*** Data under study ***

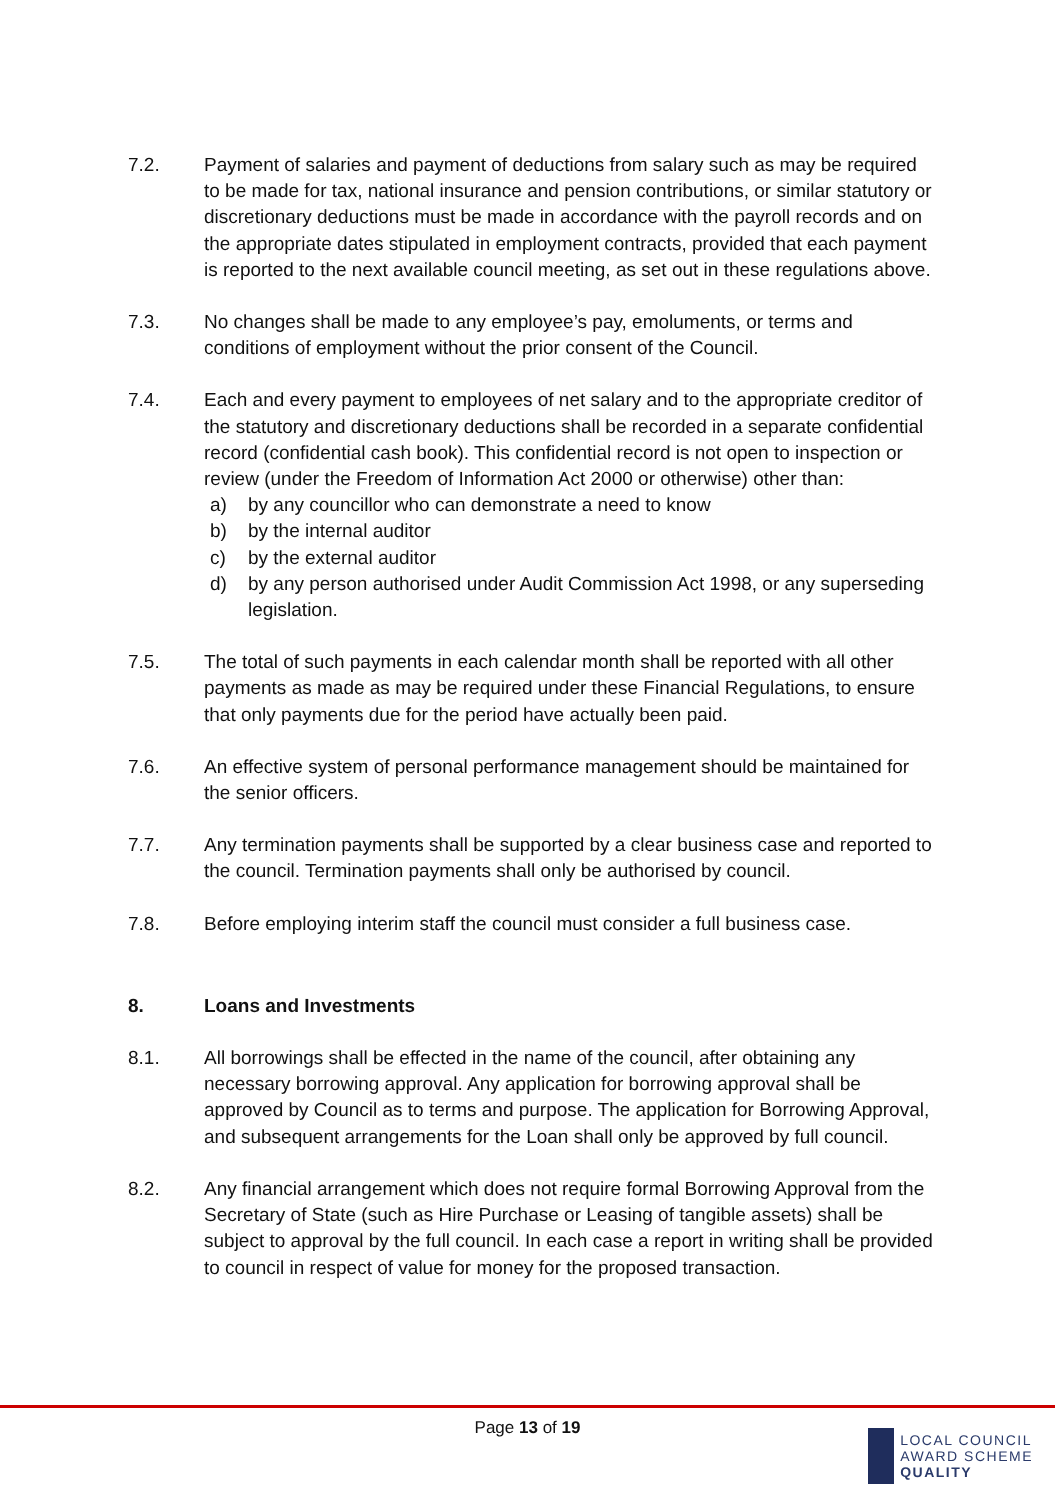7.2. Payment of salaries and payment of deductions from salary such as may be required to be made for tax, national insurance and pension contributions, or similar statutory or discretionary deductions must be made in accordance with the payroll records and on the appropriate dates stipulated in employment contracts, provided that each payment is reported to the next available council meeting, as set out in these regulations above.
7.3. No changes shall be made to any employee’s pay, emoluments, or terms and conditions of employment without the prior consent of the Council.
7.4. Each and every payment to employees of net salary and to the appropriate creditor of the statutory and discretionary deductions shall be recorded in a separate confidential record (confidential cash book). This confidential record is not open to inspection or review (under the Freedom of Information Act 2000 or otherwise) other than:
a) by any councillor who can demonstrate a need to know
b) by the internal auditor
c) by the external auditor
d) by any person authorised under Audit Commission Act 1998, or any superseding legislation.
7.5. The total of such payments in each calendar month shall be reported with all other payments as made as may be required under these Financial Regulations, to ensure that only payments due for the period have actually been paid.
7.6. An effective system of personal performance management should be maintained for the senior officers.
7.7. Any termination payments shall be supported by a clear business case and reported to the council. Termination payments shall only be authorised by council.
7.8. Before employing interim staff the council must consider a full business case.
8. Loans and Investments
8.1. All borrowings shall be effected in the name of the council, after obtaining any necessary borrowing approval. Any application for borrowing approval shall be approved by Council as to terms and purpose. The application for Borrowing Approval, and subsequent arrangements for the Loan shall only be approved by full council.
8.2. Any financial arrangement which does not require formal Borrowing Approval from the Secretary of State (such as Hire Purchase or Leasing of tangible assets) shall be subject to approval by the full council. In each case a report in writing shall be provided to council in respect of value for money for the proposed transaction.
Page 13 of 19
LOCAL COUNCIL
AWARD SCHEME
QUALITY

*** End of Data under study ***

● Requirement: What lines above contain the word "auditor"? Return each such line.

● Response area:
b) by the internal auditor
c) by the external auditor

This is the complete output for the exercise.